Campo Pizzeria (Palo Alto)
The latest well-packaged project from the team behind Osteria Coppa has chef Robert Holt going well beyond margheritas. There are satisfying starters like veal-and-pork meatballs, along with pastas ranging from chicken lasagna to lamb pappardelle. Befitting its surroundings, Campo works as a casual adult evening or a college kid’s semispecial night out. 185 University Ave. (at Emerson St.), 650-614-1177 J.S.

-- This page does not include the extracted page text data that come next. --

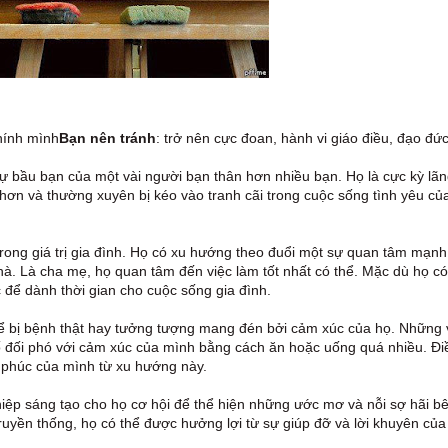
chính mình
Bạn nên tránh
: trở nên cực đoan, hành vi giáo điều, đạo đức
sự bầu bạn của một vài người bạn thân hơn nhiều bạn. Họ là cực kỳ lã
hơn và thường xuyên bị kéo vào tranh cãi trong cuộc sống tình yêu củ
 trong giá trị gia đình. Họ có xu hướng theo đuổi một sự quan tâm mạn
 nhà. Là cha mẹ, họ quan tâm đến việc làm tốt nhất có thể. Mặc dù họ có
 để dành thời gian cho cuộc sống gia đình.
 thể bị bệnh thật hay tưởng tượng mang đén bởi cảm xúc của họ. Những
ố đối phó với cảm xúc của mình bằng cách ăn hoặc uống quá nhiều. Đi
 phúc của mình từ xu hướng này.
iệp sáng tạo cho họ cơ hội để thể hiện những ước mơ và nỗi sợ hãi b
ruyền thống, họ có thể được hưởng lợi từ sự giúp đỡ và lời khuyên của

Hillside Supper Club (Bernal Heights)
Tucked into a Victorian just off Precita Park, this welcome Bernal Heights addition serves a brief menu of refreshingly simple fare: a jar full of duck liver mousse, a sprightly arugula and apple salad. The tasty lamb sugo is oddly sprinkled with pomegranate seeds, but the chewy handmade cavatelli beneath it makes up for the quirk. Ultimately, Hillside is everything you want in a neighborhood joint: solid food, friendly service, and a taste of no-place-like-home. 300 Precita Ave. (at Folsom St.), 415-285-6005 S.D.

Lungomare (Oakland)
This restaurant’s name, Italian for “seaside promenade,” carries a hint of romance not often linked to Oakland’s waterfront, but the menu aims to keep the fantasy alive. Its old-world inspiration shows in fennel-scented Ligurian fish stew, cotechino sausages with Umbrian lentils, and a deliciously dense ribollita. Amiable service makes the sprawling space more intimate. There is—disappointing pizza notwithstanding— a bit of Italy to it after all. 1 Broadway (near Water St.), 510-444-7171 J.S.

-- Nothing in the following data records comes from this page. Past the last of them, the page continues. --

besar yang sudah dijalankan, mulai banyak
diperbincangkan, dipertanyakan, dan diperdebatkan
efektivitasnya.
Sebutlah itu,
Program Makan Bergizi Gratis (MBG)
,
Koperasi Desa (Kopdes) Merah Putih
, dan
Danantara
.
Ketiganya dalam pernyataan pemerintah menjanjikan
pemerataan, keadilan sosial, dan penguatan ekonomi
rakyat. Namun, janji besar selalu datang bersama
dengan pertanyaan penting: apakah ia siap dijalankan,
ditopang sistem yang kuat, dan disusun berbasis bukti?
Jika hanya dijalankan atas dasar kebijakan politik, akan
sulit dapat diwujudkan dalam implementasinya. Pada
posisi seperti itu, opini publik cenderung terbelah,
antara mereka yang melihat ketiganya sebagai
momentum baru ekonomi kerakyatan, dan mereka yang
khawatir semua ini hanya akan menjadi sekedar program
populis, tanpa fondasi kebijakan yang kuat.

Mission Street Oyster Bar (Mission)
This solo project from former Anchor Oyster Bar chef Fredy Gamez is a San Francisco rarity: a throwback restaurant without a trace of irony. Its laminated menu is also retro in substance, celebrating such coastal classics as scampi, and daily seafood specials are served with a veggie medley on the side. In a fittingly unfashionable setting, complete with marlin trophy mounted on a bluegreen wall, Gamez offers earnest, skillful versions of your grandparents’ cooking (the cioppino, in particular, is a hit). You wonder, though, how it will fly with a generation that likes its nostalgia with a nod and a wink. 2282 Mission St. (at 19th St.), 415-621-6987 J.S.